With the growth of wireless communication systems such as cellular, wireless local area networks (WLAN), satellite communications, the global positioning system (GPS), and the like, demands for smaller size, lower cost, and higher frequency products have continuously increased. In this regard, voltage controlled oscillators (VCOs) play a critical role in communication systems, providing periodic signals required for timing in digital circuits and frequency translation in radio frequency (RF) circuits. A VCO may be embodied as a stand-alone module separate from other circuits or integrated into an application specific integrated circuit (ASIC), for use in devices such as, but not limited to, handsets, base stations, and virtually every communication device. As RF frequencies increase and supply voltages decrease, it has become increasingly more difficult to design VCOs that meet system noise and power requirements while meeting the demands for smaller size, lower cost, and higher frequency products.
The noise performance of a LC resonant VCO is directly related to its signal power, which is proportional to the energy stored in the resonant inductor-capacitor (LC) tank circuit. In traditional VCO designs, the energy stored in the LC circuit is proportional to the size of the inductor and the square of the supply voltage for the amplifier in the VCO.
As semiconductor device geometries shrink, the supply voltage for the amplifier is required to decrease to avoid hot carrier injection (HCI). HCI is a phenomenon wherein charge carriers become trapped in the gate dielectric of a MOS transistor and permanently change its switching characteristics.
To compensate for the decrease in voltage, the inductor used in the LC tank circuit must also decrease in size so that the resulting noise performance of the VCO remains the same. Increases in required frequency also require the inductor size to be decreased. The decrease in inductor size presents a challenge since as an inductor gets smaller in size, its quality factor (Q) decreases as well, further increasing the thermal noise of the VCO.
A so-called Hartley VCO is an active circuit comprising an amplifier, capacitor(s), and inductors. A characteristic of the Hartley VCO is a tuned circuit comprising capacitor(s) in parallel with two or more inductors in series, and a feedback signal for oscillation taken from a connection in between the inductors.
Referring now to FIG. 1, a schematic is illustrated of a prior art differential Harley VCO 100 employing a conventional LC tank circuit resonator. Transistors M1-M4 form an amplifier. PMOS transistors M3 and M4 have their sources coupled to the positive supply rail (e.g. VDD), and their respective gates cross coupled to the drains of the opposing PMOS transistor and to the sources of PMOS transistors M1 and M2, respectively. PMOS transistors M1 and M2 have their drains coupled to the negative supply rail (e.g. ground), and their respective gates coupled to the conventional LC tank resonator formed with inductors L1 and L2 and capacitors Cv.

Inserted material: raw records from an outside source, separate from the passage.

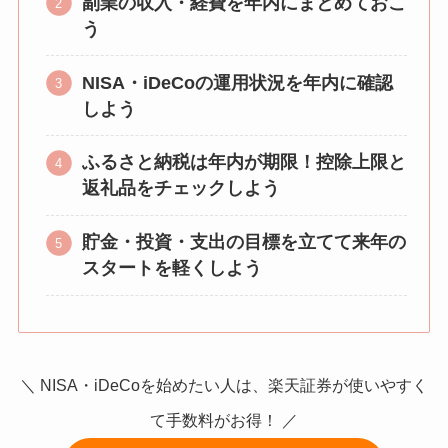
副業の収入・経費を年内にまとめておこ
う
NISA・iDeCoの運用状況を年内に確認
しよう
ふるさと納税は年内が期限！控除上限と
返礼品をチェックしよう
貯金・投資・支出の目標を立てて来年の
スタートを軽くしよう
＼ NISA・iDeCoを始めたい人は、楽天証券が使いやすく
て手数料がお得！ ／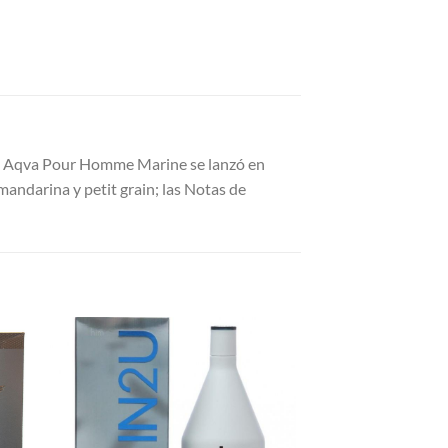
s. Aqva Pour Homme Marine se lanzó en
 mandarina y petit grain; las Notas de
R
AÑADIR
A LA
LISTA
DE
S
DESEOS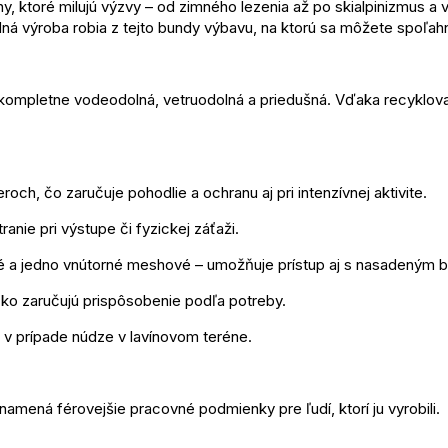
y, ktoré milujú výzvy – od zimného lezenia až po skialpinizmus a
á výroba robia z tejto bundy výbavu, na ktorú sa môžete spoľahnú
ompletne vodeodolná, vetruodolná a priedušná. Vďaka recyklovan
ch, čo zaručuje pohodlie a ochranu aj pri intenzívnej aktivite.
nie pri výstupe či fyzickej záťaži.
é a jedno vnútorné meshové – umožňuje prístup aj s nasadeným 
ko zaručujú prispôsobenie podľa potreby.
 v prípade núdze v lavínovom teréne.
namená férovejšie pracovné podmienky pre ľudí, ktorí ju vyrobili.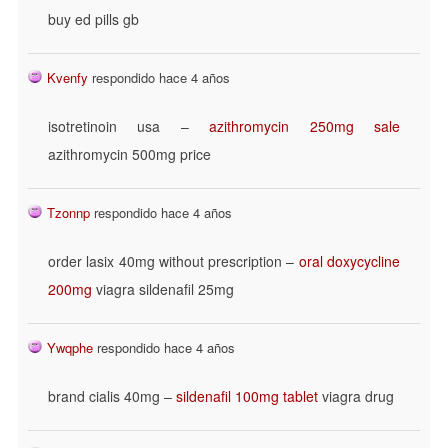
buy ed pills gb
Kvenfy
respondido hace 4 años
isotretinoin usa –
azithromycin 250mg sale
azithromycin 500mg price
Tzonnp
respondido hace 4 años
order lasix 40mg without prescription –
oral doxycycline
200mg
viagra sildenafil 25mg
Ywqphe
respondido hace 4 años
brand cialis 40mg –
sildenafil 100mg tablet
viagra drug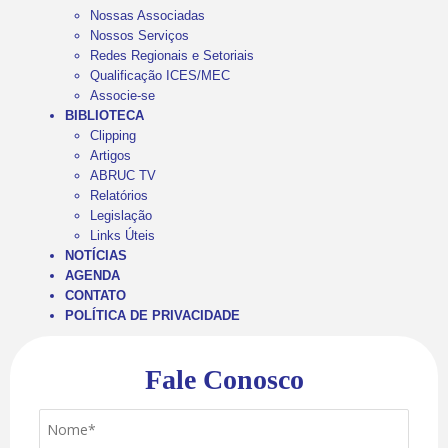
Nossas Associadas
Nossos Serviços
Redes Regionais e Setoriais
Qualificação ICES/MEC
Associe-se
BIBLIOTECA
Clipping
Artigos
ABRUC TV
Relatórios
Legislação
Links Úteis
NOTÍCIAS
AGENDA
CONTATO
POLÍTICA DE PRIVACIDADE
Fale Conosco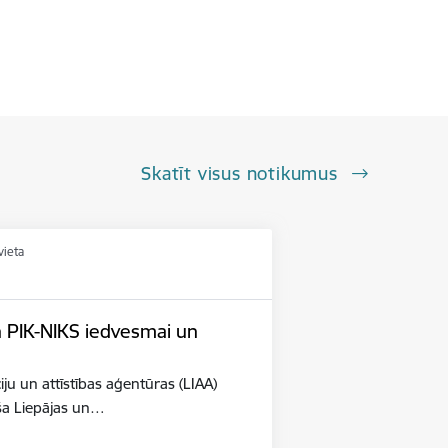
Skatīt visus notikumus
vieta
n PIK-NIKS iedvesmai un
iju un attīstības aģentūras (LIAA)
eša Liepājas un…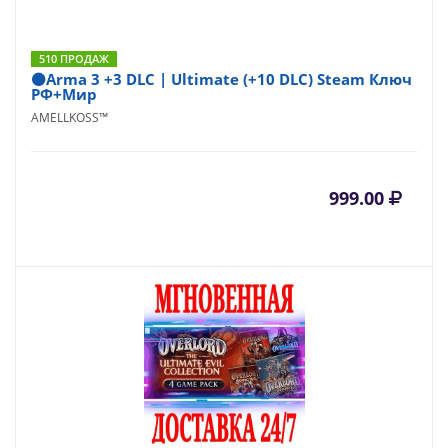
510 ПРОДАЖ
⚫Arma 3 +3 DLC | Ultimate (+10 DLC) Steam Ключ
РФ+Мир
AMELLKOSS™
999.00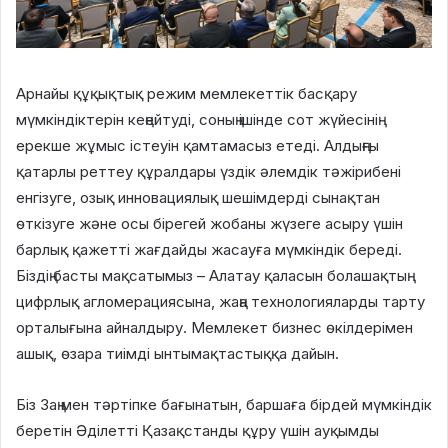
Арнайы құқықтық режим мемлекеттік басқару
мүмкіндіктерін кеңейтуді, соның ішінде сот жүйесінің
ерекше жұмыс істеуін қамтамасыз етеді. Алдыңғы
қатарлы реттеу құралдары үздік әлемдік тәжірибені
енгізуге, озық инновациялық шешімдерді сынақтан
өткізуге және осы бірегей жобаны жүзеге асыру үшін
барлық қажетті жағдайды жасауға мүмкіндік береді.
Біздің басты мақсатымыз – Алатау қаласын болашақтың
цифрлық агломерациясына, жаңа технологияларды тарту
орталығына айналдыру. Мемлекет бизнес өкілдерімен
ашық, өзара тиімді ынтымақтастыққа дайын.
Біз Заң мен тәртіпке бағынатын, баршаға бірдей мүмкіндік
беретін Әділетті Қазақстанды құру үшін ауқымды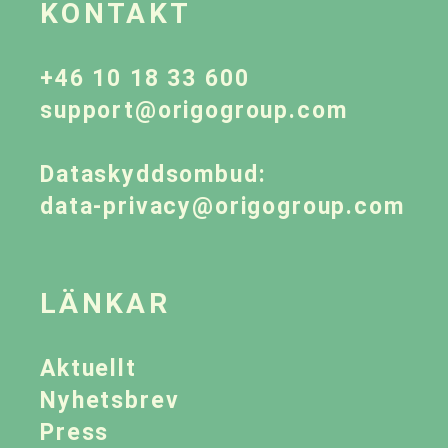
KONTAKT
+46 10 18 33 600
support@origogroup.com
Dataskyddsombud:
data-privacy@origogroup.com
LÄNKAR
Aktuellt
Nyhetsbrev
Press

FIG. 2 illustrates a prior art layout for tapped inductors L1 and L2 schematically depicted in FIG. 1. In FIG. 2, the inductors L1 and L2 are shown as nested loops 201-202. The nesting provides the mutual couplings k1 and k2 shown in FIG. 1.
FIG. 3A illustrates a schematic diagram of a prior art simplified differential Harley VCO circuit employing a conventional LC tank circuit resonator. FIG. 3B illustrates a simplified schematic diagram of the small signal half circuit resonator of the circuit in FIG. 3A.
FIG. 4 illustrates an integrated circuit die for the circuit depicted in FIGS. 3A and 3B including the prior art layout for the tapped inductors. In FIG. 4, the inductor elements L1 and L2 are shown as nested loops 401-402. The nesting provides the mutual coupling K shown in FIG. 3A. Inductive elements L3 and L4 in FIG. 3A are shown as separate loops 403-404 in FIG. 4.
In the prior art layouts depicted in FIG. 2 or 4, separate loops (e.g., loops 201-202 and loops 401-402) are utilized for inductances L1 and L2. These separate loops put physical limits on how small an inductor element can be used in a Hartley VCO design. For example, because of the inductor topology, the minimum to maximum frequency range of the VCO circuits depicted in FIGS. 1 and 3 is on the order of ten to fifteen percent due to the parasitic capacitance associated with the large physical inductances.